- SOURCE TEXT:
WOW Scrapy !! You are telling the truth. All my Ex's are nurse's. Crazy as all get out!!


----------



## KyDawg (Apr 3, 2015)

hdm03 said:


> KyDawg+ has some angry cows



They will bite you and eat your shoes.


----------



## Da Possum (Apr 3, 2015)

KyDawg said:


> They will bite you and eat your shoes.



that's what i've herd


----------



## Da Possum (Apr 3, 2015)

get it??????  herd


----------



## Da Possum (Apr 3, 2015)

lol-ing


----------



## Da Possum (Apr 3, 2015)

smh-ing


----------



## Scrapy (Apr 3, 2015)

rydert said:


> the one that is deaf will still get my wife...it makes me lol.....my wife not so much....


Does it have blue eyes?


----------



## OmenHonkey (Apr 3, 2015)

KyDawg said:


> Cow can injure you without intent. I have several poles in my catch pen that I can get behind if needed. I need to quit messing with them cause I don't move so fast anymore.



I do to. But, i'm 41 and still get around alright. I had one pin me under a gate, then she broke out the pen ran my dad in his truck, broke back in the pen with me and I won!!! She died that day!!


----------



## Da Possum (Apr 3, 2015)

shakin' my hiney - ing


----------



## karen936 (Apr 3, 2015)

No not talking about women anymore
appears to be animals now.


----------



## karen936 (Apr 3, 2015)

Got the mud pie made for easter
now have to make the sides and
smoke the meats. Hope its nice so
the grandkids can swim.


----------



## NCHillbilly (Apr 3, 2015)

What I miss besides Rye Dirt was engaged to Quack, and Bo$$ is thinkin' about cheatin' on Odell?


----------



## NCHillbilly (Apr 3, 2015)

I don't miss raisin' cows at all. I like cow on a plate, but not walking around. I spent too many years dealing with angry cows.


----------



## KyDawg (Apr 3, 2015)

NCHillbilly said:


> I don't miss raisin' cows at all. I like cow on a plate, but not walking around. I spent too many years dealing with angry cows.



Me too Hillbily, but the money is so good right now I hate to get out.


----------



## bigelow (Apr 3, 2015)

Your welcome boss  

I dated a girl back in the day that was a real freak but I don't think it was ryderts ex


----------



## OmenHonkey (Apr 3, 2015)

NCHillbilly said:


> I don't miss raisin' cows at all. I like cow on a plate, but not walking around. I spent too many years dealing with angry cows.

- EXERCISE REQUIREMENTS:
In the forum thread, what did karen936 make for Easter?

- ENTRIES SUPPLIED:
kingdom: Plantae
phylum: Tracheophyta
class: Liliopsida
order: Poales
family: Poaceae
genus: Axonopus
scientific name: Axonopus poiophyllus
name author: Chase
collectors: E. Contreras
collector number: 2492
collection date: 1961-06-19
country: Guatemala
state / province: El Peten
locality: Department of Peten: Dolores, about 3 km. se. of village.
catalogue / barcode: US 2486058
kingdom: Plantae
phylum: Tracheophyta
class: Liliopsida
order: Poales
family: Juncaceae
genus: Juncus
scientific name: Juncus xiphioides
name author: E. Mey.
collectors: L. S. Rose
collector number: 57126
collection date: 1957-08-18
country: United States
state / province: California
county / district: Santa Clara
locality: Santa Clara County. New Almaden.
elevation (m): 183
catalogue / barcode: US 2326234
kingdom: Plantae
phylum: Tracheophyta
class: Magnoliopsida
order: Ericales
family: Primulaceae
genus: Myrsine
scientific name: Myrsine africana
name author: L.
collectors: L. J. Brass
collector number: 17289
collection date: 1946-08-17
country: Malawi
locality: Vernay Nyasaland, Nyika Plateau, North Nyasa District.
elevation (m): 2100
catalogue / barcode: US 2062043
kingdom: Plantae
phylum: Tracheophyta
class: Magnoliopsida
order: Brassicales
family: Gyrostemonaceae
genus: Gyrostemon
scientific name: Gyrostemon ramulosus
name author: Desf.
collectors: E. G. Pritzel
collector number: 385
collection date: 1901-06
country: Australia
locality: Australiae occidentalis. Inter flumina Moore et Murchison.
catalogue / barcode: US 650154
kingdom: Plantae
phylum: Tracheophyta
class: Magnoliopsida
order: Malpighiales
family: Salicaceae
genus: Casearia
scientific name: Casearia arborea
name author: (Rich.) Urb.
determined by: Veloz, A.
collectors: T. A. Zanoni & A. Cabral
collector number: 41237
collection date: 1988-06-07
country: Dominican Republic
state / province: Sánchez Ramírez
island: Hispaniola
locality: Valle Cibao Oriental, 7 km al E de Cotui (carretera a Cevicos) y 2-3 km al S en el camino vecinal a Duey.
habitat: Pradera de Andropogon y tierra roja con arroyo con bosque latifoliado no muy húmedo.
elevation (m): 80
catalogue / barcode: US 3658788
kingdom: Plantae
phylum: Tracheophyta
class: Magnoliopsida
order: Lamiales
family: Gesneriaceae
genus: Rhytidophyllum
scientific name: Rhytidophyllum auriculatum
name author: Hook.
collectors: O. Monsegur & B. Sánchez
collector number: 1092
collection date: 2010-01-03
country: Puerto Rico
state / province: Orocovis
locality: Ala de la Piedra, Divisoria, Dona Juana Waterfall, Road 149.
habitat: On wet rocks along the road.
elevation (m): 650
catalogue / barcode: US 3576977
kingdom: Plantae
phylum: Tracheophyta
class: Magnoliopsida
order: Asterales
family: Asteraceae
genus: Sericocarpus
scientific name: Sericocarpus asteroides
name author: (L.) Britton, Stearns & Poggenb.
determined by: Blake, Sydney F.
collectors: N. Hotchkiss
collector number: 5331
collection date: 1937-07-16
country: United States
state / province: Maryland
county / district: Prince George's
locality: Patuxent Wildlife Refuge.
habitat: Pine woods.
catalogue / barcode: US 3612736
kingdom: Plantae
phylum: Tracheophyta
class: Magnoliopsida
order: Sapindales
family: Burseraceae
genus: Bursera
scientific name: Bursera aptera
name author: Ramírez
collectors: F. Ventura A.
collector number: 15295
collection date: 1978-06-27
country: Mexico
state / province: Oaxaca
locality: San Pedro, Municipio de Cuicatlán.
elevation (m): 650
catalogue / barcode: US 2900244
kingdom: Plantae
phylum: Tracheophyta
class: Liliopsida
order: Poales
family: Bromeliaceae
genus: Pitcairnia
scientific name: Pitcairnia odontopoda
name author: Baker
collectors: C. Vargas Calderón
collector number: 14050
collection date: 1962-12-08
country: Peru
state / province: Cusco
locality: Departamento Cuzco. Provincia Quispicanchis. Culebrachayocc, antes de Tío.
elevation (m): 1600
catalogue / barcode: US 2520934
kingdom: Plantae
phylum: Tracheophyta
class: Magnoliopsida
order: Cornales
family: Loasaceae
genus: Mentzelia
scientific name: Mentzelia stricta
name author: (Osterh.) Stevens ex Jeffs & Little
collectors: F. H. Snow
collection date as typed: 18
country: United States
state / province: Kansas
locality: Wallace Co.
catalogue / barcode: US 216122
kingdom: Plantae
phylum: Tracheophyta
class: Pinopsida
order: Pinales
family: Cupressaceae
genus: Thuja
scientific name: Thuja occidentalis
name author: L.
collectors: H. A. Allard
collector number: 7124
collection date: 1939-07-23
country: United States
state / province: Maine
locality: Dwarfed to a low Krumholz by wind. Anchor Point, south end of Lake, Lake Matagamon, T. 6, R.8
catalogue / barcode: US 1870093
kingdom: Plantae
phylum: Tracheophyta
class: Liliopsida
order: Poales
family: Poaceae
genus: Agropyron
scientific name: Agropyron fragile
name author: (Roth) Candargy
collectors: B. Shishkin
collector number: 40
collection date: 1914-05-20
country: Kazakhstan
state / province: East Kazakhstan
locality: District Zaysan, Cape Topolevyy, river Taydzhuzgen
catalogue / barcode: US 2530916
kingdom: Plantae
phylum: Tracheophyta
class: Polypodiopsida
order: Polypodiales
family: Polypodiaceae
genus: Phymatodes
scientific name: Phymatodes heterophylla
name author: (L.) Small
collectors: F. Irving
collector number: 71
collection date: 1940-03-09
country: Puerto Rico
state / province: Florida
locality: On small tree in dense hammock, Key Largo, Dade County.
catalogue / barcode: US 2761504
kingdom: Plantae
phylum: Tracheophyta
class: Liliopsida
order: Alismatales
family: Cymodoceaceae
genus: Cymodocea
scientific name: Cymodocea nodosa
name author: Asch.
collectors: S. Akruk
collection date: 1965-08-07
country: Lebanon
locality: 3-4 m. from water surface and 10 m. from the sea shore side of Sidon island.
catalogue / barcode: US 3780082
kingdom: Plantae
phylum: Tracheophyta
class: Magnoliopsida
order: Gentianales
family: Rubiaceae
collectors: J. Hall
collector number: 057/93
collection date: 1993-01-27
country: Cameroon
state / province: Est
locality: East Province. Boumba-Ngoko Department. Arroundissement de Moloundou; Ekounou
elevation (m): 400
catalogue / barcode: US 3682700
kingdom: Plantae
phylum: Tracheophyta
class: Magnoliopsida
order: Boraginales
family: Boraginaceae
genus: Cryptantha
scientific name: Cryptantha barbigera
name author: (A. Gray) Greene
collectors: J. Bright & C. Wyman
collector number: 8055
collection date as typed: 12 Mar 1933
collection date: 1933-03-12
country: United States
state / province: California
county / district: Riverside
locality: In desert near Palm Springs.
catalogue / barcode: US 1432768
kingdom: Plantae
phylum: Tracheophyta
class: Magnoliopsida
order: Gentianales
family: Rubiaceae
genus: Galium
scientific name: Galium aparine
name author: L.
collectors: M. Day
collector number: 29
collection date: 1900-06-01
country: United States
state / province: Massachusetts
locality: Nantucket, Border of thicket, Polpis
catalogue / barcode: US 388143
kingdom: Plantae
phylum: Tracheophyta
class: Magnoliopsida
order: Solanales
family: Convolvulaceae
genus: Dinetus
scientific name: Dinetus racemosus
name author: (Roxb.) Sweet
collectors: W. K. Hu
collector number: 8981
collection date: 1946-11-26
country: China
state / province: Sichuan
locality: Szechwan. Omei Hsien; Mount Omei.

- WRITTEN SOLUTION:
A mud pie.